··· MATERIAL TO PROCESS ···

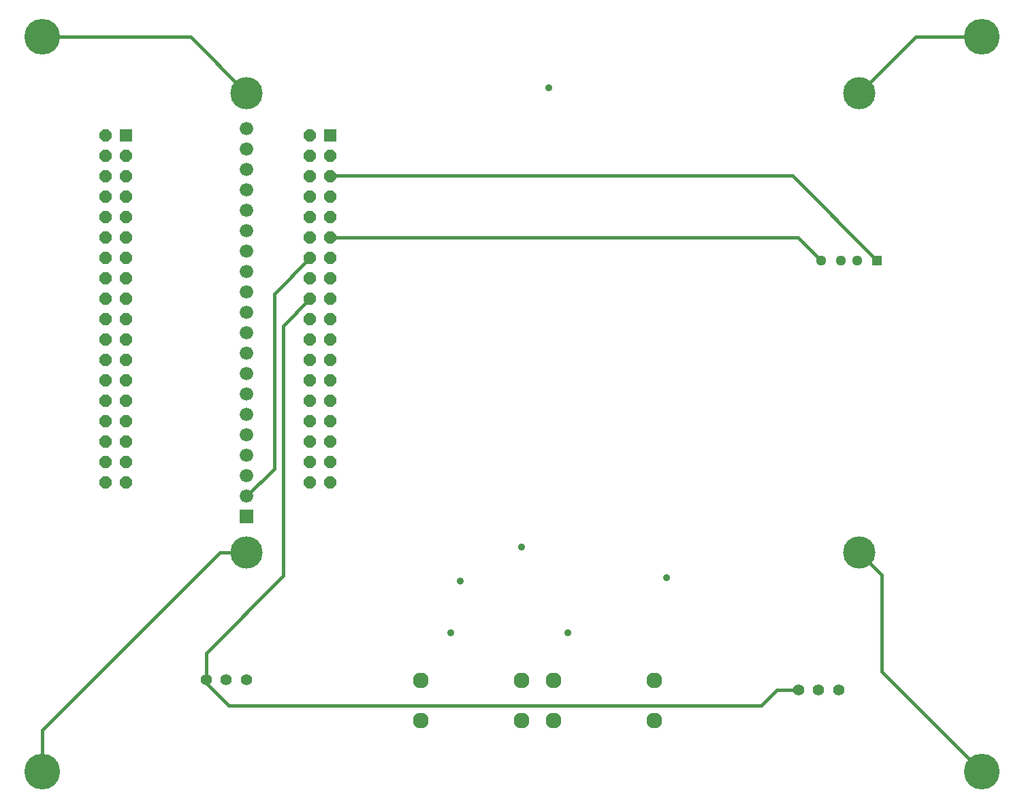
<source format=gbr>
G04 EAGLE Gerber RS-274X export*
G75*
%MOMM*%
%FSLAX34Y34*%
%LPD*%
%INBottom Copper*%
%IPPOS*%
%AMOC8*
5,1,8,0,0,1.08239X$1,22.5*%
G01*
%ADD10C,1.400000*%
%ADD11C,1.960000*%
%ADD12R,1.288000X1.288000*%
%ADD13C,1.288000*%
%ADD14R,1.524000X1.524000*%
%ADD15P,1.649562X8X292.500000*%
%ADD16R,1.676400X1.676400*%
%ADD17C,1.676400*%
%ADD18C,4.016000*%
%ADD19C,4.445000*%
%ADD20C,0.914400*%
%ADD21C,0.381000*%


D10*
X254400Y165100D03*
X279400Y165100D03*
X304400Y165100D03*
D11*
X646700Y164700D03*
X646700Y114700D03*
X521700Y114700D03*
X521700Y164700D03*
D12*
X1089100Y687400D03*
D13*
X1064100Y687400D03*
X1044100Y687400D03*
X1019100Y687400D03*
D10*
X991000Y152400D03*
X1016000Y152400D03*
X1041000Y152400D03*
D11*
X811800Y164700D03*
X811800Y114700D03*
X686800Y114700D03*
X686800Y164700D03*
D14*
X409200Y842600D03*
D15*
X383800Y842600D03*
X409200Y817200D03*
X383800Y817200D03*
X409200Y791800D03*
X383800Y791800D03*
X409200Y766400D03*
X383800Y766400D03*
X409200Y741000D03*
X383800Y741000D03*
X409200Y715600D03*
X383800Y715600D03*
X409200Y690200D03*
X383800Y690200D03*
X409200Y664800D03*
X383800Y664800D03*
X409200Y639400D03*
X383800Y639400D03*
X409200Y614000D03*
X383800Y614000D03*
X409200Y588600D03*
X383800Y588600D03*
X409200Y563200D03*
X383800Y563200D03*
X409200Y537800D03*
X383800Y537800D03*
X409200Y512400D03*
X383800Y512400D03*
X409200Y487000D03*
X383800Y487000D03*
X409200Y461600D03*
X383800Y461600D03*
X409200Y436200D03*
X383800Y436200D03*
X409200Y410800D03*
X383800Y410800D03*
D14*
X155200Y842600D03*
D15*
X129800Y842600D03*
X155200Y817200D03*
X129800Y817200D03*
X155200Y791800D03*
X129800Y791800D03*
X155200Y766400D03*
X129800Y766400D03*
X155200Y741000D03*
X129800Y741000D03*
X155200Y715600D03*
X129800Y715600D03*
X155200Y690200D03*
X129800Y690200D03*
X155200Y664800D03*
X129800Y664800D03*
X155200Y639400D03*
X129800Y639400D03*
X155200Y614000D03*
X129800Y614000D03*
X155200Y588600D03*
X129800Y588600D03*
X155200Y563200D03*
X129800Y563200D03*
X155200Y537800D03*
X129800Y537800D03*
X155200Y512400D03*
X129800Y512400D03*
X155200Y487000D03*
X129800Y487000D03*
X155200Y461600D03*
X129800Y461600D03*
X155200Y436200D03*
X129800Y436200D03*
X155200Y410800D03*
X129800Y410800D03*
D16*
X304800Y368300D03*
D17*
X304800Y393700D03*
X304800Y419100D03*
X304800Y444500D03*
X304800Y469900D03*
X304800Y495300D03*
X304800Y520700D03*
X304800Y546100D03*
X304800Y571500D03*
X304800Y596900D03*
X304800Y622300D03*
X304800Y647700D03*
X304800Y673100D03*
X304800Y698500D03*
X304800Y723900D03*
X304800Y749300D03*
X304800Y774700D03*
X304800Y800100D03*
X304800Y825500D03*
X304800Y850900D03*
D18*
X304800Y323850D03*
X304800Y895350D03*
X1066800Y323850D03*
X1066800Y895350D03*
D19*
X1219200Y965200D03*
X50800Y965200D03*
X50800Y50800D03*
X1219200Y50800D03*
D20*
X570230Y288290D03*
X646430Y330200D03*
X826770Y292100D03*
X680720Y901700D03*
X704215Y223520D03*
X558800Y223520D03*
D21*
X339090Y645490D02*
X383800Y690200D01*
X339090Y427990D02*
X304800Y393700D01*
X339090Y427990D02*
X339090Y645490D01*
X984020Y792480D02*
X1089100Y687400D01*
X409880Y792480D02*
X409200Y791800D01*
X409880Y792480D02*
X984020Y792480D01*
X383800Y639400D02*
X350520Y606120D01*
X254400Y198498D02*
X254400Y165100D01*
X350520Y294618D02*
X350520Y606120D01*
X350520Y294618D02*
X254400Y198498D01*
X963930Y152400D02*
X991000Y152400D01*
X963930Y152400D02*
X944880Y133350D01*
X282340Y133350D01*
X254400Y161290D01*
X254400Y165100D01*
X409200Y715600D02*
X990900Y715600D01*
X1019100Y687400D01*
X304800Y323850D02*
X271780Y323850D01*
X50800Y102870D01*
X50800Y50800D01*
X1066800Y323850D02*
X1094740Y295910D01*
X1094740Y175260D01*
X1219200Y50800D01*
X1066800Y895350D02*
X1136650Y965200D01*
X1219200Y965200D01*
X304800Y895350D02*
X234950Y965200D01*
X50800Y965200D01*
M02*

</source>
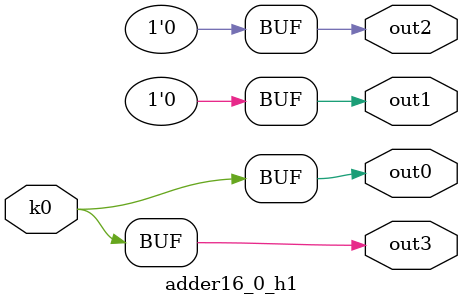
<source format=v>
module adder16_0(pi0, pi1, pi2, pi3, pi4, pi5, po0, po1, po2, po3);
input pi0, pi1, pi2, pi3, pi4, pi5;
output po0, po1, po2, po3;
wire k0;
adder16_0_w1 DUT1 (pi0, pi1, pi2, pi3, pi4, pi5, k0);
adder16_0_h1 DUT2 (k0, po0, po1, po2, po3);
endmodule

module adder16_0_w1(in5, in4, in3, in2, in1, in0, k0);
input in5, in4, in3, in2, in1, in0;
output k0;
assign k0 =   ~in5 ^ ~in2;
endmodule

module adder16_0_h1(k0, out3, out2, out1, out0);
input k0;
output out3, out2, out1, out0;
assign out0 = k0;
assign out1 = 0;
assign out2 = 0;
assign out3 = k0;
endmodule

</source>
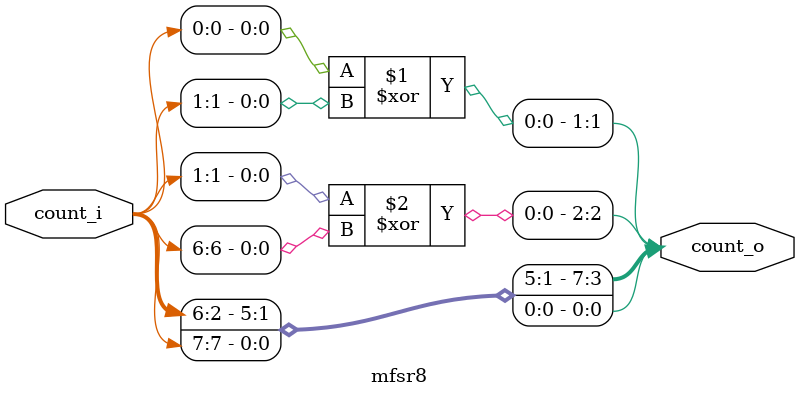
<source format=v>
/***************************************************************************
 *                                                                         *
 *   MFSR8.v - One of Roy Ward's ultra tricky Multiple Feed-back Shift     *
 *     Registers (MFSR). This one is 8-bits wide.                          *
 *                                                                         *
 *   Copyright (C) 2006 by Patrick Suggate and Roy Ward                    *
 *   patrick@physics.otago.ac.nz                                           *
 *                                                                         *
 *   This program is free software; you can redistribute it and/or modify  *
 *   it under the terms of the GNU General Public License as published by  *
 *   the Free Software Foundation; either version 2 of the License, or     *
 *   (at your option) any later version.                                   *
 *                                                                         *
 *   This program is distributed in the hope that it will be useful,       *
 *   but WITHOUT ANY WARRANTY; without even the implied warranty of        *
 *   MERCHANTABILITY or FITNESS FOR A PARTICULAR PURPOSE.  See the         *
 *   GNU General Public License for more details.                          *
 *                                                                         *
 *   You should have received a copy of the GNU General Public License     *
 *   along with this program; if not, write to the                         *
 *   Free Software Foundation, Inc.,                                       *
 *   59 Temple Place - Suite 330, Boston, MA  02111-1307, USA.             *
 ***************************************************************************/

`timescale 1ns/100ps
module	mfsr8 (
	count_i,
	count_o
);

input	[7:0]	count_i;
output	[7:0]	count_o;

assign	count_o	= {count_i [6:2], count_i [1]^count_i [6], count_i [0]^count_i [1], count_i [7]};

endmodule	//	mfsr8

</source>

···
··· MATERIAL TO PROCESS ···

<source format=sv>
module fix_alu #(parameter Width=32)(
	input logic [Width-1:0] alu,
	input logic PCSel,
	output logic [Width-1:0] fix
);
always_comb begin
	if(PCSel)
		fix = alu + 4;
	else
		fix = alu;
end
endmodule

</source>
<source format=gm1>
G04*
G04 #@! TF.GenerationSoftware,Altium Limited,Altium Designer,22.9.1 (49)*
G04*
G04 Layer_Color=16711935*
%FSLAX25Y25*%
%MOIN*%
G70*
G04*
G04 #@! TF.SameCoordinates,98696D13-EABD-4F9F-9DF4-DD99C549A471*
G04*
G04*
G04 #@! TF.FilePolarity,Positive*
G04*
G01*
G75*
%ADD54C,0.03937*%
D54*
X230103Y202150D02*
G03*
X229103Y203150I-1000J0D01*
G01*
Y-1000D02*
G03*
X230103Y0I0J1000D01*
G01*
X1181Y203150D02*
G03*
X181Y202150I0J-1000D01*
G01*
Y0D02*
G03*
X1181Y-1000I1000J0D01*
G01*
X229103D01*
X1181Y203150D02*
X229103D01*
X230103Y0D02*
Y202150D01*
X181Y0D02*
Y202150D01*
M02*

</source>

···

Retype exactly the span of lines from the one with "X409200Y817200D03*" through the one with "X129800Y791800D03*"; include both ends and omit the rest of the material.

▶ **SOLUTION TO THIS EXERCISE**
X409200Y817200D03*
X383800Y817200D03*
X409200Y791800D03*
X383800Y791800D03*
X409200Y766400D03*
X383800Y766400D03*
X409200Y741000D03*
X383800Y741000D03*
X409200Y715600D03*
X383800Y715600D03*
X409200Y690200D03*
X383800Y690200D03*
X409200Y664800D03*
X383800Y664800D03*
X409200Y639400D03*
X383800Y639400D03*
X409200Y614000D03*
X383800Y614000D03*
X409200Y588600D03*
X383800Y588600D03*
X409200Y563200D03*
X383800Y563200D03*
X409200Y537800D03*
X383800Y537800D03*
X409200Y512400D03*
X383800Y512400D03*
X409200Y487000D03*
X383800Y487000D03*
X409200Y461600D03*
X383800Y461600D03*
X409200Y436200D03*
X383800Y436200D03*
X409200Y410800D03*
X383800Y410800D03*
D14*
X155200Y842600D03*
D15*
X129800Y842600D03*
X155200Y817200D03*
X129800Y817200D03*
X155200Y791800D03*
X129800Y791800D03*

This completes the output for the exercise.